WORK REQUEST: When a line in the entries contains the word "constants", copy that line in full.

EXCERPTED DATA:
*** Begin section ***

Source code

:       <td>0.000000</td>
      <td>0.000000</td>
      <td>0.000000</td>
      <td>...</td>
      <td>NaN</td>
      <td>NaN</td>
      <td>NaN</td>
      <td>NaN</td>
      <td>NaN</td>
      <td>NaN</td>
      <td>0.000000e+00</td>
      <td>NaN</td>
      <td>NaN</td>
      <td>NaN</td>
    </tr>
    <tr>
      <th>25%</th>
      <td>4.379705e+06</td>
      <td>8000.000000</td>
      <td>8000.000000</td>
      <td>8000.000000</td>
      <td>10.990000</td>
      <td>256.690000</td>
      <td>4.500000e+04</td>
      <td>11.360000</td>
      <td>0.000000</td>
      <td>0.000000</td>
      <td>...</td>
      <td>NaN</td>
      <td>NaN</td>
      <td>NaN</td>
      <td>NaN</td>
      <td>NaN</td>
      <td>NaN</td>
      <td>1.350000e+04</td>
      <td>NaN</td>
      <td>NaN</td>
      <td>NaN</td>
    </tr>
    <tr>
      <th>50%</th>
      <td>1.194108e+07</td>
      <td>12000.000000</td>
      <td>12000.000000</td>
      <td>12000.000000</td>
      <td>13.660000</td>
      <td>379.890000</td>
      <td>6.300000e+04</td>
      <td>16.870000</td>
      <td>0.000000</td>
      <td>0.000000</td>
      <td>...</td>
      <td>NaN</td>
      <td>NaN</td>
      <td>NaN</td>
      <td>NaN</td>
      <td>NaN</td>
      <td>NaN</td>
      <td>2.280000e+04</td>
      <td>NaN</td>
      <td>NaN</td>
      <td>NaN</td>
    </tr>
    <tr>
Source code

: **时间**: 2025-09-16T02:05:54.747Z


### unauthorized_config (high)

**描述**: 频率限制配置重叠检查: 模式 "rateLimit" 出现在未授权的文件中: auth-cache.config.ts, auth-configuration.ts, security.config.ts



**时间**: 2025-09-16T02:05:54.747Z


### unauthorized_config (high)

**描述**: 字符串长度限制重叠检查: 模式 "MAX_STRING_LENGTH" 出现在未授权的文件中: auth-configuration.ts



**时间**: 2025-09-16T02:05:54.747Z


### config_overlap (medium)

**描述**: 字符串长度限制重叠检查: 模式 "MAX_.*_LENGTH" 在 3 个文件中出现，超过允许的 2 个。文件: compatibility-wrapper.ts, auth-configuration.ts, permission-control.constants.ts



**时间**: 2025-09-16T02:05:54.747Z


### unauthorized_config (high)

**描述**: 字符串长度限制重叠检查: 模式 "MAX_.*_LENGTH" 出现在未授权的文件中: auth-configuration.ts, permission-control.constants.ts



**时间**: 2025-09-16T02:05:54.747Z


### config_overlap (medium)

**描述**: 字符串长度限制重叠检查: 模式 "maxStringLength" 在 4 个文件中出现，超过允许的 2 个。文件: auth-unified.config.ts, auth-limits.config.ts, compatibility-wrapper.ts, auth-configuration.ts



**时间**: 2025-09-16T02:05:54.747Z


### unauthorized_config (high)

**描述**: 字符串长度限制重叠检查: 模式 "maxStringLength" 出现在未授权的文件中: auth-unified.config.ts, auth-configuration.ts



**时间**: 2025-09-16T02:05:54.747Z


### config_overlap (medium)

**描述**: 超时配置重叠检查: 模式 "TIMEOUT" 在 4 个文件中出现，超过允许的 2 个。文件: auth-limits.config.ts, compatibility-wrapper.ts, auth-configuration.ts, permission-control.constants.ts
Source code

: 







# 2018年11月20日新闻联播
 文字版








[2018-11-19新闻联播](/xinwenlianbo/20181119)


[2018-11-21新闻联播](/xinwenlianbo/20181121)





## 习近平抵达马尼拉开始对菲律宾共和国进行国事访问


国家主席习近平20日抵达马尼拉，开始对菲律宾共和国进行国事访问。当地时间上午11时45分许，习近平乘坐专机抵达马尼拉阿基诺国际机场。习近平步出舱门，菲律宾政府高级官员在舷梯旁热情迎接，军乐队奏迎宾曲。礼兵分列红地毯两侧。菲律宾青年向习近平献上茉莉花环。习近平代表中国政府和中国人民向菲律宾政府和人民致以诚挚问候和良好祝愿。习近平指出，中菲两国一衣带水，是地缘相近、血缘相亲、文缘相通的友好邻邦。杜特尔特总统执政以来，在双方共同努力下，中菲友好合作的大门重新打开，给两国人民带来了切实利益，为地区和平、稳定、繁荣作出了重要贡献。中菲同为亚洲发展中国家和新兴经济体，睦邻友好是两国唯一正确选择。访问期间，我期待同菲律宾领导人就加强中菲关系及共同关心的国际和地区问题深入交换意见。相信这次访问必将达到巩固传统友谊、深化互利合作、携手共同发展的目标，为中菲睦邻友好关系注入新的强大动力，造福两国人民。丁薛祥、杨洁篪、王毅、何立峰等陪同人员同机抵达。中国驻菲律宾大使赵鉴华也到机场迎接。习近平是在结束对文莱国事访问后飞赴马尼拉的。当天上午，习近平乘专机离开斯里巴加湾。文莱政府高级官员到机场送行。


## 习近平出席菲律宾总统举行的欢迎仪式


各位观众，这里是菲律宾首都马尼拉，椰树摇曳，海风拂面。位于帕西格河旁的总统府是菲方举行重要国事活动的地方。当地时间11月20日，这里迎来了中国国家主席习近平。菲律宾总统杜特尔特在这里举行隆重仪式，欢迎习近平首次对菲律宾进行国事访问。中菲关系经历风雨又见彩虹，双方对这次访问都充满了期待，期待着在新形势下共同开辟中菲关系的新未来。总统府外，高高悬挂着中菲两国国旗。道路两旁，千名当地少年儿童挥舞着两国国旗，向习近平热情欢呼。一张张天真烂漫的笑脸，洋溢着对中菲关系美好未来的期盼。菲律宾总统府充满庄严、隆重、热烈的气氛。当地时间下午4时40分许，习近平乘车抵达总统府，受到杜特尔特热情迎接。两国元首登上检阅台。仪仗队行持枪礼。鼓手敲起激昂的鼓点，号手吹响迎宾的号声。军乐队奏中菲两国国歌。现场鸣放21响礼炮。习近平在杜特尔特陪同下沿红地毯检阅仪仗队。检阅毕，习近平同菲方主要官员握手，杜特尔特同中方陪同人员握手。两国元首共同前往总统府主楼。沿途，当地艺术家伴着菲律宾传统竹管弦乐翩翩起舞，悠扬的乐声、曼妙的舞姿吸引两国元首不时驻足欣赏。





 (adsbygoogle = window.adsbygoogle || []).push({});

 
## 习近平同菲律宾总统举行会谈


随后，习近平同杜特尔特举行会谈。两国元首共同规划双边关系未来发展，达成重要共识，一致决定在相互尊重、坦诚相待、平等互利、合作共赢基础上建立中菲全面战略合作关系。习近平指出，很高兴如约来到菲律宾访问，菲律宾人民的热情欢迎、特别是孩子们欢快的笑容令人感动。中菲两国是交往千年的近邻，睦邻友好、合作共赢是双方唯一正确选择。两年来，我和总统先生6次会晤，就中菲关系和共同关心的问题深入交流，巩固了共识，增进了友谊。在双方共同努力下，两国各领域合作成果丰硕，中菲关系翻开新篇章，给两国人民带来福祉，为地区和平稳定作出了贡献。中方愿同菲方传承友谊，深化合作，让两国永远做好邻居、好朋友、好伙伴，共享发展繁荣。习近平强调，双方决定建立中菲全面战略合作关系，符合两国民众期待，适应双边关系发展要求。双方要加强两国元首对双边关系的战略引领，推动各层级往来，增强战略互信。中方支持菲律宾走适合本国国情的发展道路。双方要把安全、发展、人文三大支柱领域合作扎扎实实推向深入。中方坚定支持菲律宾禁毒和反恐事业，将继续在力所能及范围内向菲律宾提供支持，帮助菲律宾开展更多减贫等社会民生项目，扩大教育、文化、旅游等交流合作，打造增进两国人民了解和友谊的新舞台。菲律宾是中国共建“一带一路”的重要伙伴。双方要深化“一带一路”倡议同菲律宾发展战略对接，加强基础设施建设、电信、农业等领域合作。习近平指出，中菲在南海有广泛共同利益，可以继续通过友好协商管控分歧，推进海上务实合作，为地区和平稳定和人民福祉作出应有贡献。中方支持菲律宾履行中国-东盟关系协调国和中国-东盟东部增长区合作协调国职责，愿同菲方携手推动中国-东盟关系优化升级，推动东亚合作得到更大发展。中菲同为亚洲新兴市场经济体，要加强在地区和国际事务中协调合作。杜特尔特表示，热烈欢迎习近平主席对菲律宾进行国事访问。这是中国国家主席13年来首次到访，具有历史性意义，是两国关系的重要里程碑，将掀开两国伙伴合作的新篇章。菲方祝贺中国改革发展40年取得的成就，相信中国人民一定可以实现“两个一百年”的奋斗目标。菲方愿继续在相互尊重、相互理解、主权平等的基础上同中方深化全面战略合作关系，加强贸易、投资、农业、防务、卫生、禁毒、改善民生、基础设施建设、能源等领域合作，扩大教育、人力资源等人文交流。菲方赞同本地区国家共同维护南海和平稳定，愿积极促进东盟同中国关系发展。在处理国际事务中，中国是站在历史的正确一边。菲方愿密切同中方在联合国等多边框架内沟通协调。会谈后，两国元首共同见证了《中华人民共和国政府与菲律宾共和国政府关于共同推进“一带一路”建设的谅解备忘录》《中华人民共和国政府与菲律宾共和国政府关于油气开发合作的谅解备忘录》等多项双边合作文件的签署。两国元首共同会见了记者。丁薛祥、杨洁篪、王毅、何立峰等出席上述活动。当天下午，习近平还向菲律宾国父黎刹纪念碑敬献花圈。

*** End section ***

FINAL ANSWER:
**描述**: 字符串长度限制重叠检查: 模式 "MAX_.*_LENGTH" 在 3 个文件中出现，超过允许的 2 个。文件: compatibility-wrapper.ts, auth-configuration.ts, permission-control.constants.ts
**描述**: 字符串长度限制重叠检查: 模式 "MAX_.*_LENGTH" 出现在未授权的文件中: auth-configuration.ts, permission-control.constants.ts
**描述**: 超时配置重叠检查: 模式 "TIMEOUT" 在 4 个文件中出现，超过允许的 2 个。文件: auth-limits.config.ts, compatibility-wrapper.ts, auth-configuration.ts, permission-control.constants.ts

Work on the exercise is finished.